Mit einer Stimme sprechen

Der ehemalige Berater von Helmut Kohl, Horst Teltschik, hat erst unlängst gemeint, „Russland braucht keine Belehrungen“. Es benötige vielmehr „inneren und äußeren Frieden, internationale Partner und vertragliche Beziehungen, in denen anerkannt wird, dass es Teil Europas ist.“ Nun, das ist vielleicht zu einfach gestrickt. Denn wir können über die negativen Seiten der russischen Innen- und Außenpolitik nicht hinweg sehen. Richtig aber ist, dass wir mehr Realismus und Pragmatismus an den Tag legen müssen, als es diejenigen wollen, die noch nachträglich beinahe täglich, die Auseinandersetzung mit der Sowjetunion führen wollen. Die gibt es allerdings nicht mehr, wenngleich die Heroisierung Stalins als Feldherr und Verteidiger der nationalen Interessen auch mir Sorgen bereitet und sich damit Russland selbst allzu sehr in die Nachfolge der Sowjetunion stellt.

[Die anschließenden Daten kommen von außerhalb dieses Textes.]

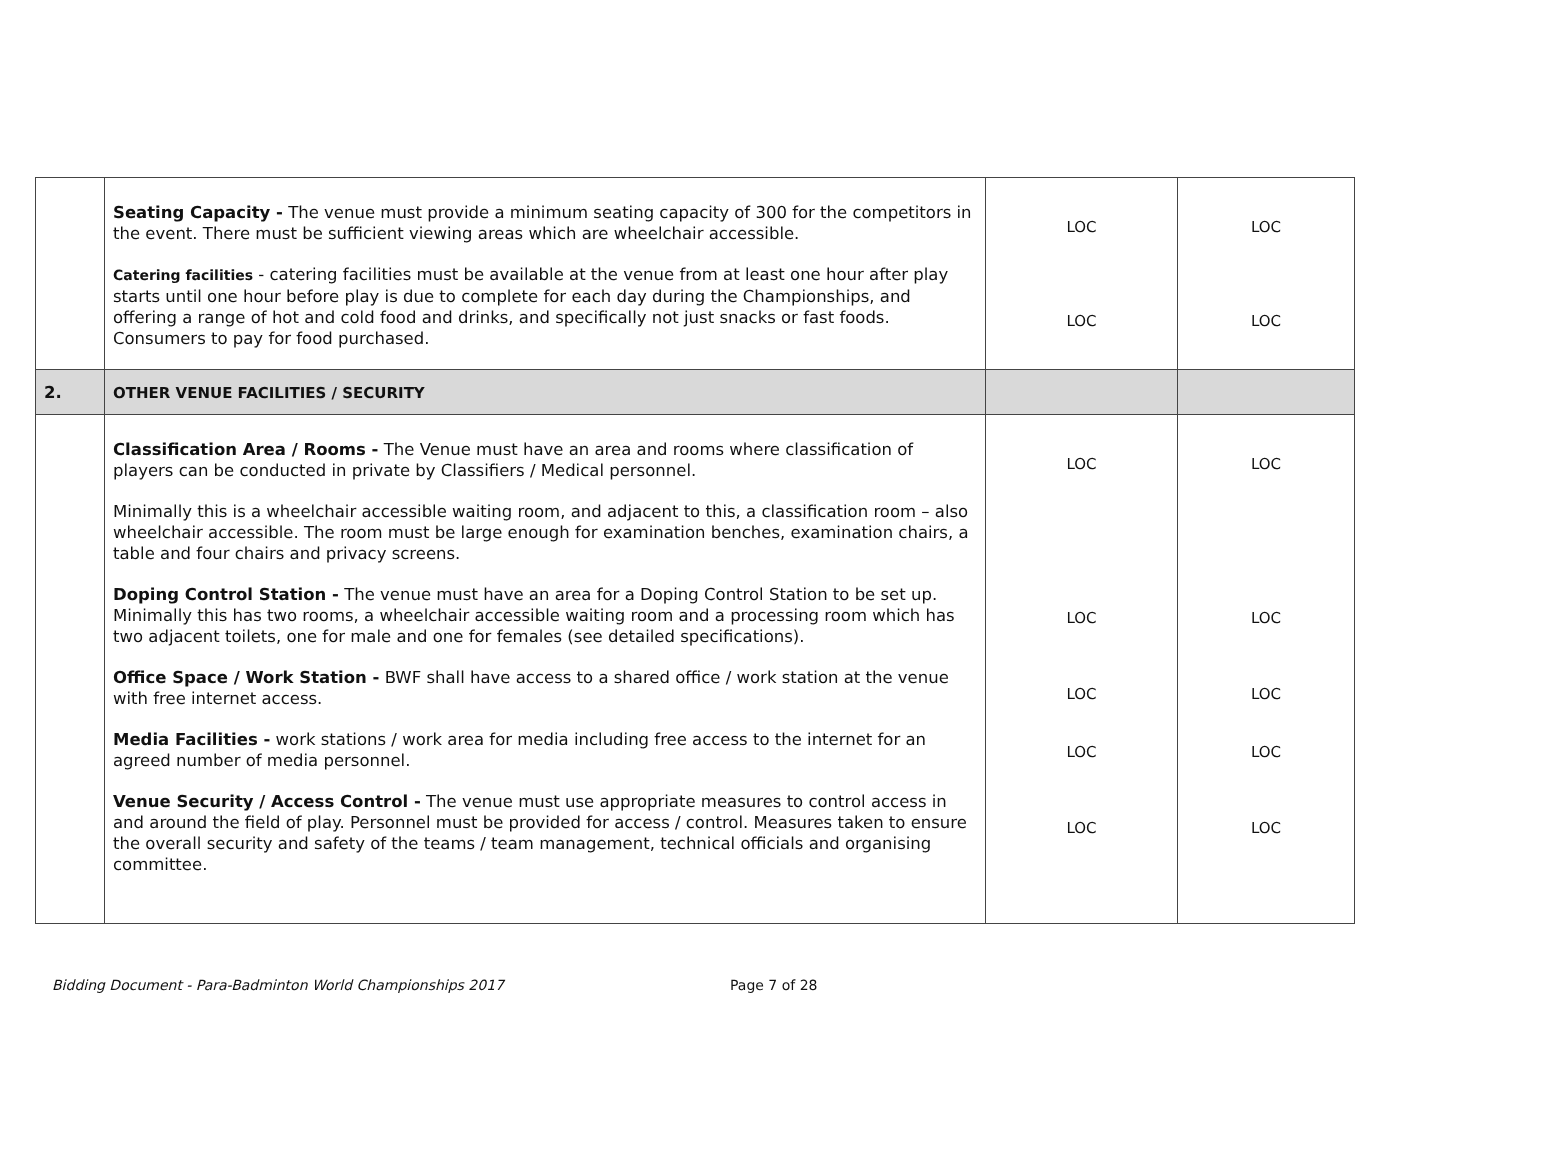| | Seating Capacity - The venue must provide a minimum seating capacity of 300 for the competitors in the event. There must be sufficient viewing areas which are wheelchair accessible. Catering facilities - catering facilities must be available at the venue from at least one hour after play starts until one hour before play is due to complete for each day during the Championships, and offering a range of hot and cold food and drinks, and specifically not just snacks or fast foods. Consumers to pay for food purchased. | LOC LOC | LOC LOC |
| 2. | OTHER VENUE FACILITIES / SECURITY | | |
| | Classification Area / Rooms - The Venue must have an area and rooms where classification of players can be conducted in private by Classifiers / Medical personnel. Minimally this is a wheelchair accessible waiting room, and adjacent to this, a classification room – also wheelchair accessible. The room must be large enough for examination benches, examination chairs, a table and four chairs and privacy screens. Doping Control Station - The venue must have an area for a Doping Control Station to be set up. Minimally this has two rooms, a wheelchair accessible waiting room and a processing room which has two adjacent toilets, one for male and one for females (see detailed specifications). Office Space / Work Station - BWF shall have access to a shared office / work station at the venue with free internet access. Media Facilities - work stations / work area for media including free access to the internet for an agreed number of media personnel. Venue Security / Access Control - The venue must use appropriate measures to control access in and around the field of play. Personnel must be provided for access / control. Measures taken to ensure the overall security and safety of the teams / team management, technical officials and organising committee. | LOC LOC LOC LOC LOC | LOC LOC LOC LOC LOC |
Bidding Document - Para-Badminton World Championships 2017 Page 7 of 28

Wie dem auch sei, entscheidend ist, dass die EU hinsichtlich ihrer Interessen gegenüber Russland, insbesondere hinsichtlich der Energieinteressen, mit einer Stimme spricht. Das sollten sowohl die Freunde Russlands als auch die Kritiker, die oftmals noch die Sowjetunion vor Augen haben gleichermaßen, berücksichtigen.